Solo What The Hell Wednesday

Wednesdays are great for Wordless and Wordful posts, but we decided to go a different route and create our own Wednesday fun. We figured what the hell. That’s how we started What The Hell Wednesday. Who are we kidding? That’s pretty much how we decide on almost everything. If you want to play along, grab our button on the sidebar, link up to us in your post and don’t forget to sign in to the linky below. Really, what the hell?
Elle
Looks like I’m doing What The Hell Wednesday all by myself again. What The Hell Stacy??!!!!!
I’ve had it with DQ and their commercials.

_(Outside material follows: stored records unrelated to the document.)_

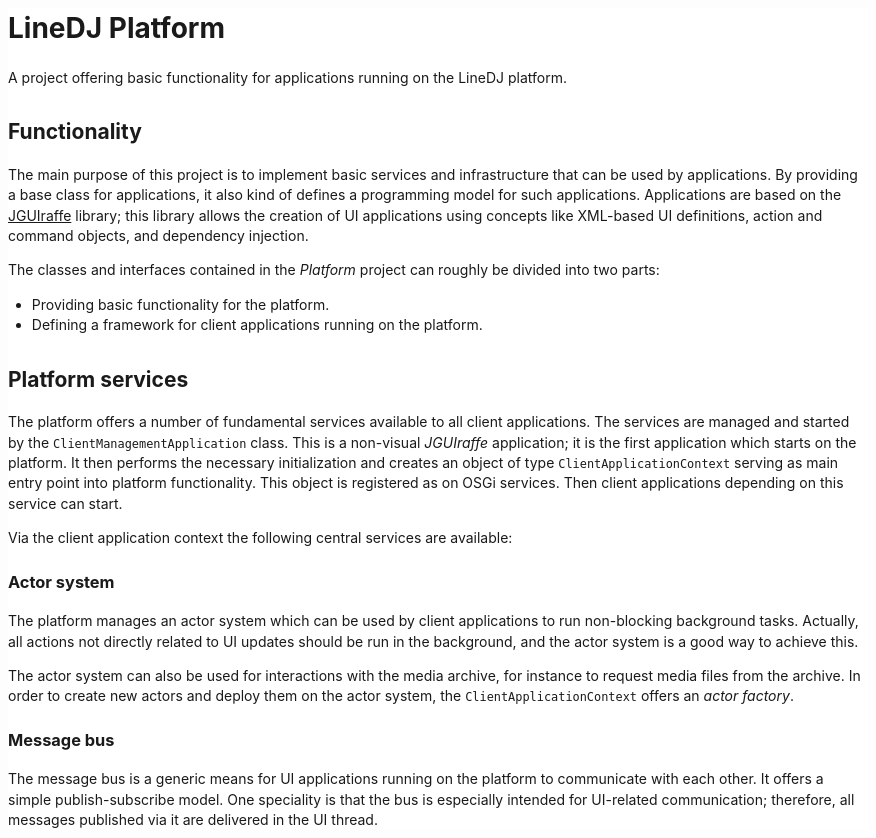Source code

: # LineDJ Platform

A project offering basic functionality for applications running on the LineDJ
platform.

## Functionality

The main purpose of this project is to implement basic services and
infrastructure that can be used by applications. By providing a base class for
applications, it also kind of defines a programming model for such
applications. Applications are based on the
[JGUIraffe](http://jguiraffe.sourceforge.net/) library; this library allows the
creation of UI applications using concepts like XML-based UI definitions,
action and command objects, and dependency injection.

The classes and interfaces contained in the _Platform_ project can roughly be
divided into two parts:
* Providing basic functionality for the platform.
* Defining a framework for client applications running on the platform.

## Platform services

The platform offers a number of fundamental services available to all client
applications. The services are managed and started by the
`ClientManagementApplication` class. This is a non-visual _JGUIraffe_
application; it is the first application which starts on the platform. It then
performs the necessary initialization and creates an object of type
`ClientApplicationContext` serving as main entry point into platform
functionality. This object is registered as on OSGi services. Then client
applications depending on this service can start.

Via the client application context the following central services are
available:

### Actor system

The platform manages an actor system which can be used by client applications
to run non-blocking background tasks. Actually, all actions not directly
related to UI updates should be run in the background, and the actor system is
a good way to achieve this.

The actor system can also be used for interactions with the media archive, for
instance to request media files from the archive. In order to create new actors
and deploy them on the actor system, the `ClientApplicationContext` offers an
_actor factory_.

### Message bus

The message bus is a generic means for UI applications running on the platform
to communicate with each other. It offers a simple publish-subscribe model. One
speciality is that the bus is especially intended for UI-related communication;
therefore, all messages published via it are delivered in the UI thread.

We don’t have a DQ anywhere around here and the relentless commercials are annoying. What The Hell DQ?? Why are we the only DQ free zone in the US? We have to wait until our summer vacation to get DQ and the kids seriously look forward to it every year. Where we live they have frozen custard. Which is great unless you have a child with an egg allergy. Which we do. He just wants his Dilly Bars. Is that too much to ask?
I’m on ladder watch at my house. Since September there has been a ladder propped against my neighbors house. I see it every single time I look out my kitchen window. It’s been up so long the orange paint has started to fade. What The Hell???
I’m tired of the puppy nipping me, pulling on my clothes and barking frantically at me. What The Hell??!! Either he is telling me Timmy is stuck in a well or he wants to go out. I can’t tell the difference. I did teach him to get his leash and bring it to me, but then we bought a retractable leash and now he can’t get it. Any tips on teaching him not to attack me when he wants to go out would be appreciated. That way I’d know when he needed to go out or if I need to go save that damn Timmy.
That’s it for WTHW this week. I need to get some housework done before work. I know, housework? What The Hell??